Here, I find that Plaintiff's allegations of a violation of Virginia Code § 18.2-499, while arguably pleaded in conclusory language, are sufficient to withstand the motion to dismiss. Plaintiff alleges that "Sandy Spring Bank engaged in a money laundering conspiracy with the Hill conspirators for the purpose of injuring the plaintiff Christopher Jaggars' business of real estate investment." Pl.'s Am. Compl. ¶ 21. Plaintiff also alleges that a Sandy Springs Bank employee, "working within the scope of her employment, agreed with the Hill conspirators, and acted in concert with them, to harm the plaintiff Christopher Jaggars' business." Id. at ¶ 22. These allegations suggest that Defendant acted in concert with the Hill conspirators. Plaintiff also asserts that the employee of Sandy Springs Bank acted "knowingly and in cooperation with [the] Hill conspirators" to perform an action "in violation of the USA Patriot Act." Id. at ¶ 21. Although the required intent is also pleaded in an arguably conclusory fashion, I note that malice may be averred generally. See College Loan Corp. v. SLM Corp. , 2002 U.S. Dist. LEXIS 2774, at *20 (E.D. Va. 2002) (noting that while the element of malice was not pled by specifically alleging particular facts supporting the legal standard of malice, this was not fatal to the complaint because malice can be averred generally); see also Fed.R.Civ.P. 9(b). I find that the complaint, in its entirety, is sufficiently specific and particular to support an inference that the required elements of concerted action, legal malice, and causally related injury have been pleaded.

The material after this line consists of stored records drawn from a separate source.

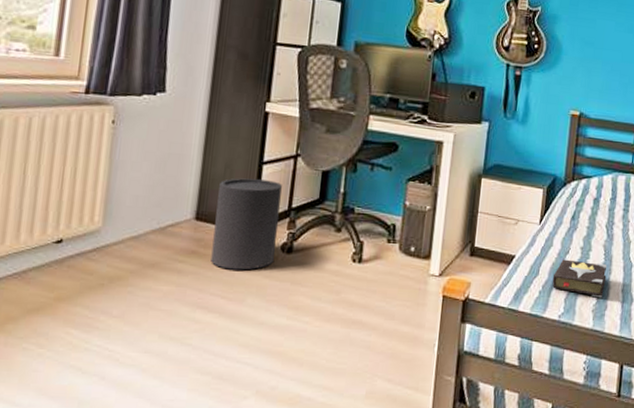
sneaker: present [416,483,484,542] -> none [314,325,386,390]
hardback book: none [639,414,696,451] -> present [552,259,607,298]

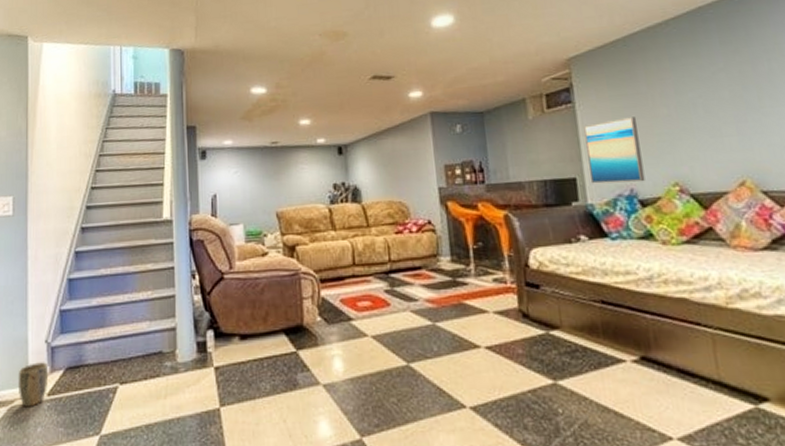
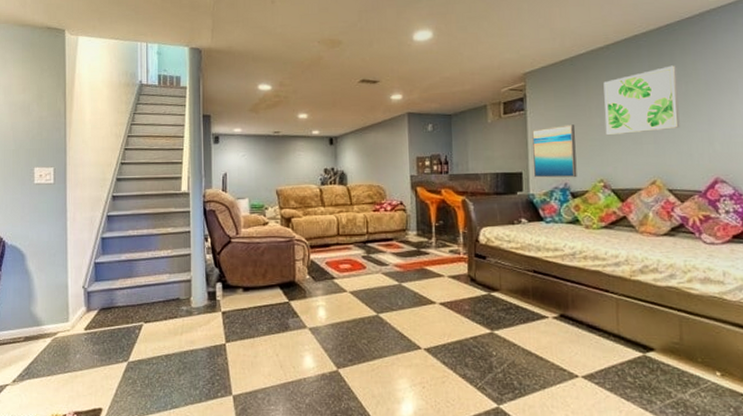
plant pot: present [18,362,49,407] -> none [60,303,86,339]
wall art: none [666,40,768,129] -> present [603,65,680,136]

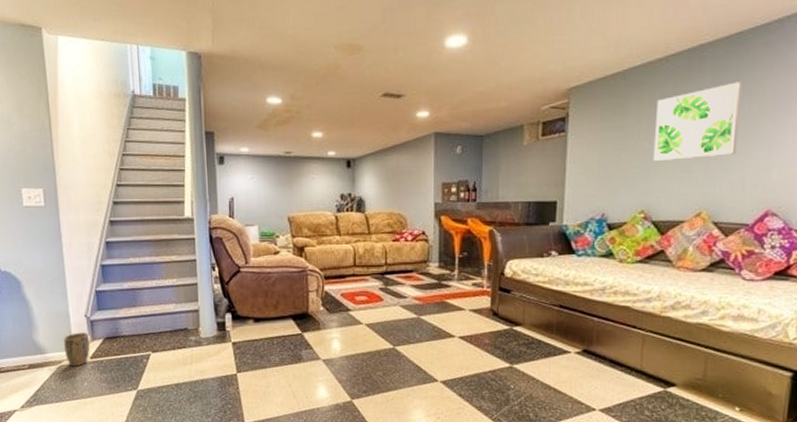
plant pot: none [60,303,86,339] -> present [63,332,90,367]
wall art: present [532,124,577,178] -> none [569,149,620,208]

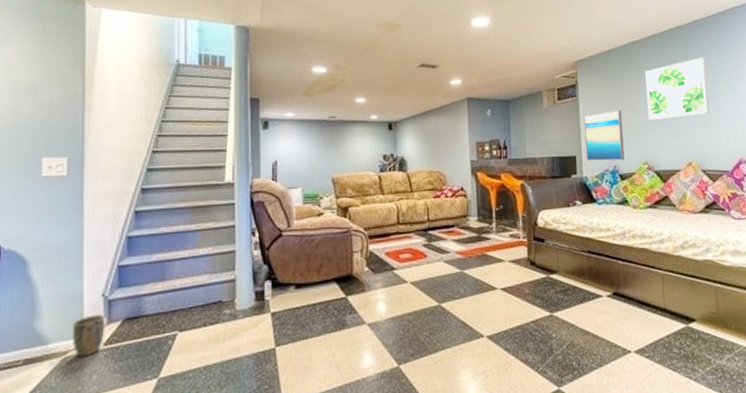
wall art: none [569,149,620,208] -> present [584,110,625,161]

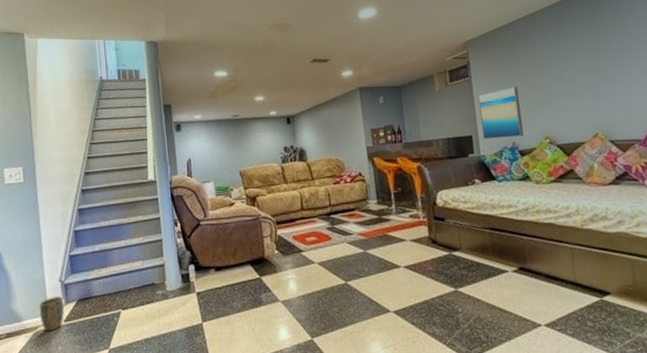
wall art: present [645,57,710,121] -> none [541,23,616,95]

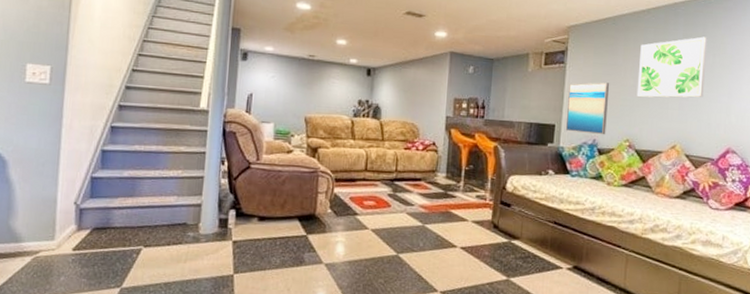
plant pot: present [39,296,64,332] -> none [43,220,76,259]
wall art: none [541,23,616,95] -> present [636,36,708,98]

In considering a Rule 12(b)(6) motion, a court must draw all reasonable inferences in favor of the plaintiff. Warner v. Buck Creek Nursery, Inc. , 149 F.Supp.2d 246, 254-55 (W.D. Va. 2001). Drawing all inferences in favor of the Plaintiff, I am unable to conclude that Plaintiff has failed to state a claim under the Virginia Business Conspiracy Act. Accordingly, I will deny Defendant's motion to dismiss. An appropriate order follows.